ParsedQuery parsedQuery = cruncher.parseQuery(parameters);

//Iterate through the list. Could be empty if
//there are no Pre-Filters with Sub-Queries.

for (String sql : parsedQuery.getCachedSubQueries()) {
    ResultSetCacheConfig cacheConfig = cruncher.getResultSetCacheConfig(sql);

    cacheConfig.setRefreshIntervalMsecs( /* set to some interval */ );
}

Kernel Configuration and Tuning

StreamCruncher allows various aspects of the Kernel to be tuned. It splits the whole process of Query processing into stages and each stage relies on a Thread-pool and some of these stages are processed by multiple Threads in parallel. The Kernel itself is multi-threaded and so all the Queries that are registered in the System are handled in parallel. This helps the Kernel to scale well on multi-core/multi-processor Hardware. It also uses a Connection Pool to interact with the underlying Database.

→ **Exercise requirements**
According to the StreamCruncher kernel passage, what does the Kernel use to interact with the underlying Database?

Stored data
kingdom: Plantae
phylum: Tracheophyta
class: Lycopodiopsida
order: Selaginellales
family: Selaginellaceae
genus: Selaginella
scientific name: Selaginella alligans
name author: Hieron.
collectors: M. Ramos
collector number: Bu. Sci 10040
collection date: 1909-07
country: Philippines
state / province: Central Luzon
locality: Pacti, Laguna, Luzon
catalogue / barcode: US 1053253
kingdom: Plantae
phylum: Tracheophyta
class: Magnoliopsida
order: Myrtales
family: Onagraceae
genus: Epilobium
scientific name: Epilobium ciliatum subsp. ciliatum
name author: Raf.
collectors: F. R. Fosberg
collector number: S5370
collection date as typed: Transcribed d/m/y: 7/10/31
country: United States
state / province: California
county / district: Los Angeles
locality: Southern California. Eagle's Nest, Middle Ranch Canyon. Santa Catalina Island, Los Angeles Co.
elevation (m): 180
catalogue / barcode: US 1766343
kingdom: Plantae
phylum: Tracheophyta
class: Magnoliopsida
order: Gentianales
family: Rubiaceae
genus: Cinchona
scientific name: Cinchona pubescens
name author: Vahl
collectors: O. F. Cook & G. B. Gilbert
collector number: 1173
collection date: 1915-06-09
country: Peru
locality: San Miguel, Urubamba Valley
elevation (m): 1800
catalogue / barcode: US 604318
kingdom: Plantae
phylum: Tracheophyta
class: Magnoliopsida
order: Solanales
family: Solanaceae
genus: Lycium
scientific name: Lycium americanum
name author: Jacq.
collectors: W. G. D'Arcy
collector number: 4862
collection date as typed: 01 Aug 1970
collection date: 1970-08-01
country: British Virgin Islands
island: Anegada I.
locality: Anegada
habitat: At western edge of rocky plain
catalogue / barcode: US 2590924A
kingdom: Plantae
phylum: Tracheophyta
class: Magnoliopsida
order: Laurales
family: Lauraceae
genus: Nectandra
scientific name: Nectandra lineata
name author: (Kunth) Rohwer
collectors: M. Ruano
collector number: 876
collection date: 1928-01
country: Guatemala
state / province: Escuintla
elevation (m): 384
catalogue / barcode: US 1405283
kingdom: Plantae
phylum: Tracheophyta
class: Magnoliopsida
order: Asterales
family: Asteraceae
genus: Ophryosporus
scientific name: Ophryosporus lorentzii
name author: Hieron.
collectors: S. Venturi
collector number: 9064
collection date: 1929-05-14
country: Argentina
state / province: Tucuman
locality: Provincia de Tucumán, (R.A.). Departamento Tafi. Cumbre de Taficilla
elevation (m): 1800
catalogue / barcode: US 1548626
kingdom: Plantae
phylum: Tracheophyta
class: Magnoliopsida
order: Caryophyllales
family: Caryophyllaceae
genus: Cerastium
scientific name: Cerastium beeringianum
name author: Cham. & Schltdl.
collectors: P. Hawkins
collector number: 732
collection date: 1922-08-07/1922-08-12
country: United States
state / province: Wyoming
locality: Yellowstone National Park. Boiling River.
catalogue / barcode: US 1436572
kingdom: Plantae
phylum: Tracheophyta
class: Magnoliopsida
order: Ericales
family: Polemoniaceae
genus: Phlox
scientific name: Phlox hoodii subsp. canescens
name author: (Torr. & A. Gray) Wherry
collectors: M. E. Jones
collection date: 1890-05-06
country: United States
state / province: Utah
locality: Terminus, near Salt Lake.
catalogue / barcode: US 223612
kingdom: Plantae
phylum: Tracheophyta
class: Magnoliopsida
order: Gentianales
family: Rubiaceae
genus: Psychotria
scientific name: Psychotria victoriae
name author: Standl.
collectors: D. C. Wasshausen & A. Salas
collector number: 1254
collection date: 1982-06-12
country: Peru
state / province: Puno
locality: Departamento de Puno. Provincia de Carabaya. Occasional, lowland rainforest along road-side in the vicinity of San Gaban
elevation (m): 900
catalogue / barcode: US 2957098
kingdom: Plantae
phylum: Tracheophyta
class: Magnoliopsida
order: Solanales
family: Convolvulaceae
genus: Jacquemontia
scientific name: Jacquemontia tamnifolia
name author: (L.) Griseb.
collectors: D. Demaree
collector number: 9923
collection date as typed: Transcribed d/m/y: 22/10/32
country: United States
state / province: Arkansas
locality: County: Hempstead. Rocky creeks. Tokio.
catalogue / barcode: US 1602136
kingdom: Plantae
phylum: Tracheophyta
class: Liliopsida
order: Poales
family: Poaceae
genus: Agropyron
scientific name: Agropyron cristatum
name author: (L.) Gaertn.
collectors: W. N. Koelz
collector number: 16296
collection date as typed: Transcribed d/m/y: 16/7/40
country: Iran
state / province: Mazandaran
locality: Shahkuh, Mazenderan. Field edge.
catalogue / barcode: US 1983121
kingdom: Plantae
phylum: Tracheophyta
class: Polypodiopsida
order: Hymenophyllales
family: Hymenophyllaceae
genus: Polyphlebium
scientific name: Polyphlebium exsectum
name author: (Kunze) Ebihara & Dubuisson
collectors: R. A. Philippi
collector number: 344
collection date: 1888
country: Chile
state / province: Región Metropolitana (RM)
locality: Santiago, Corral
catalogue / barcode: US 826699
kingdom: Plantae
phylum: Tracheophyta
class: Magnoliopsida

→ **Answer to this task**
A Connection Pool.